- Film poster
- Directed by: Ken Loach
- Screenplay by: Paul Laverty
- Produced by: Rebecca O'Brien
- Starring: Barry Ward; Simone Kirby; Jim Norton; Francis Magee; Aisling Franciosi; Andrew Scott; Brían F. O'Byrne;
- Cinematography: Robbie Ryan
- Edited by: Jonathan Morris
- Music by: George Fenton
- Production companies: Sixteen Films; Element Pictures; Why Not Productions; Wild Bunch; Film4;
- Distributed by: Entertainment One (United Kingdom and Ireland); Le Pacte (France);
- Release dates: 22 May 2014 (Cannes); 30 May 2014 (United Kingdom);
- Running time: 106 minutes
- Countries: United Kingdom; Ireland; France;
- Language: English

= Jimmy's Hall =

2014 film by Ken Loach

Jimmy's Hall is a 2014 drama film directed by Ken Loach. The film tells the story of the deportation to the United States in 1933 of Irish Communist Jimmy Gralton, who led the Revolutionary Workers' Group, a precursor of the Communist Party of Ireland, in County Leitrim. It stars Irish actor Barry Ward, along with Simone Kirby, Jim Norton and Denise Gough. The title refers to a rural dance hall built by Gralton in his home town Effrinagh.

It was selected to compete for the Palme d'Or in the main competition section at the 2014 Cannes Film Festival.

==Plot==
In 1932, after ten years of living in the United States, Jimmy Gralton returns to his home in native Ireland to help his mother run the family farm.

A new government is in power ten years after the end of the Irish Civil War, an act which leads to Jimmy reestablishing a community centre for young people to dance, study or talk, drawing on his experience with jazz music during his time in the US. The hall becomes popular, which arouses opposition in the town, particularly the Church in the form of Father Sheridan, who denounces the music and dancing at the hall as lewd and licentious.
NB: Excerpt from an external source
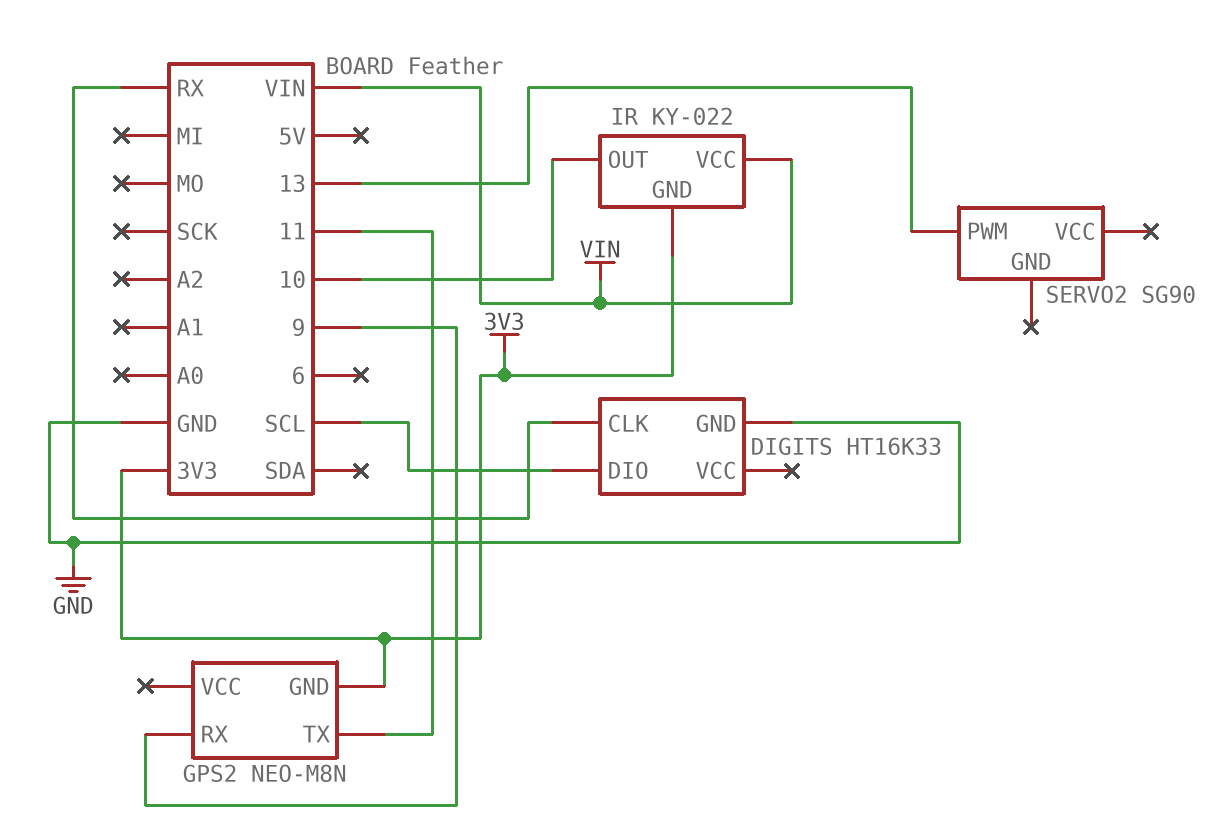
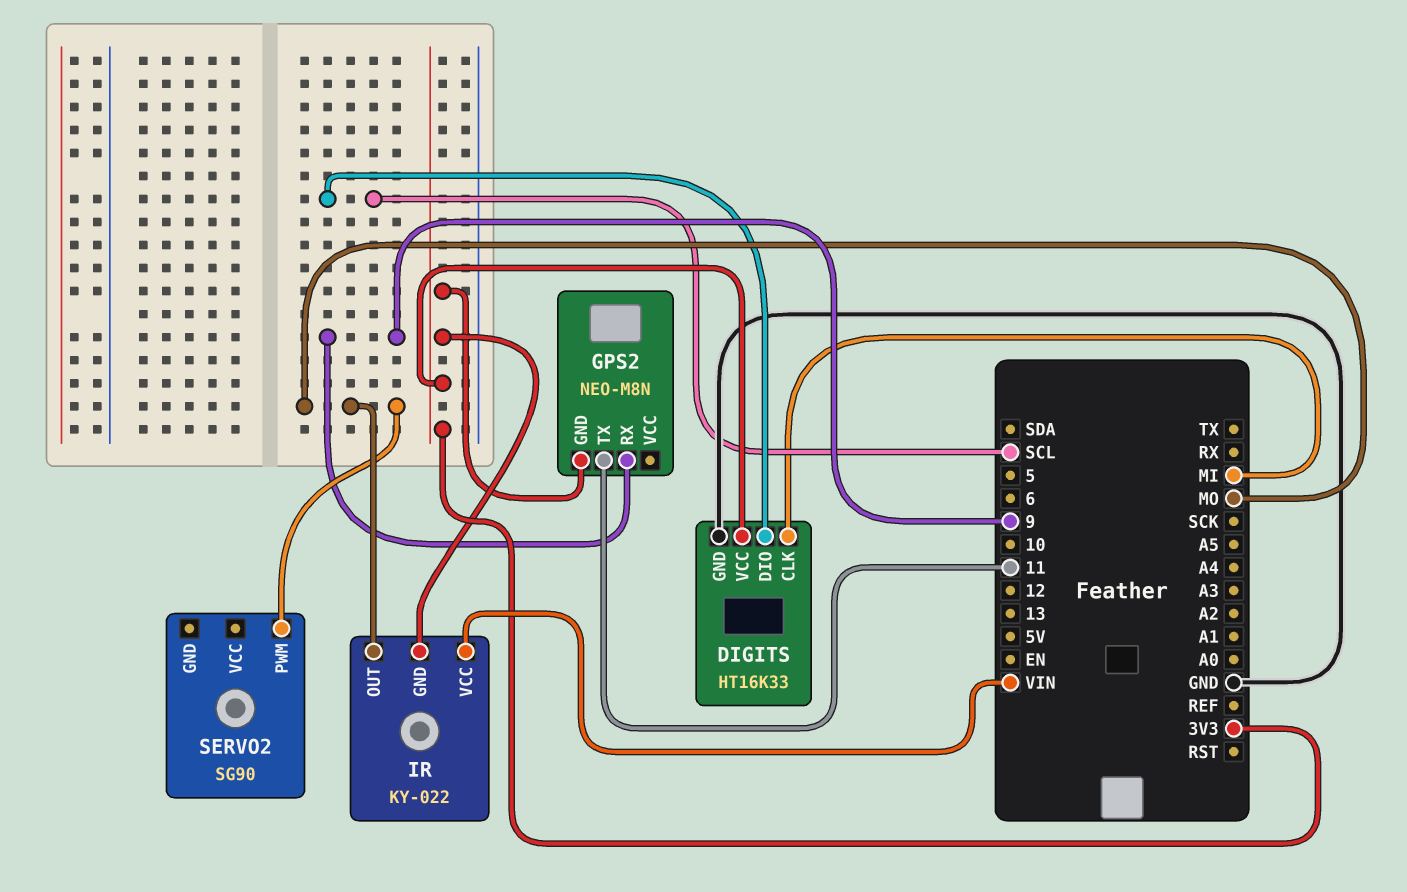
DIGITS pin CLK: RX -> MI
DIGITS pin VCC: none -> 3V3
IR pin OUT: 10 -> MO
SERVO2 pin PWM: 13 -> MO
Jimmy and his mother, with whom he is living and who is also sympathetic to Communism, attempt to prevent an eviction of a family who are displaced from their home. Jimmy's activism brings him to the attention of the Gardaí. This starts a chain of events which ends in Jimmy's deportation from Ireland for sedition. As he holds an American passport, he is exiled back to States. During a rally protesting his expulsion, Jimmy's mother decries the lack of a fair trial. Gralton was the first and only Irish person in history to ever be deported from Ireland.

==Critical response==

Jimmy's Hall garnered generally positive critical reception. Review aggregation website Rotten Tomatoes gives the film a score of 76% from 104 reviews. The site's consensus states: "Benefiting from a talented cast and sensitive work from director Ken Loach, Jimmy's Hall offers period drama rich with relevant sociopolitical themes." Metacritic gave the film a weighted average score of 63 out of 100, based on reviews from 24 critics, indicating "generally favorable reviews".

Scott Foundas of Variety called it: "A minor-key but eminently enjoyable work by a master craftsman."

==Musical==

In 2017, Dublin′s Abbey Theatre presented a musical adaptation of the film. It returned to the Abbey in 2018 and toured nationwide.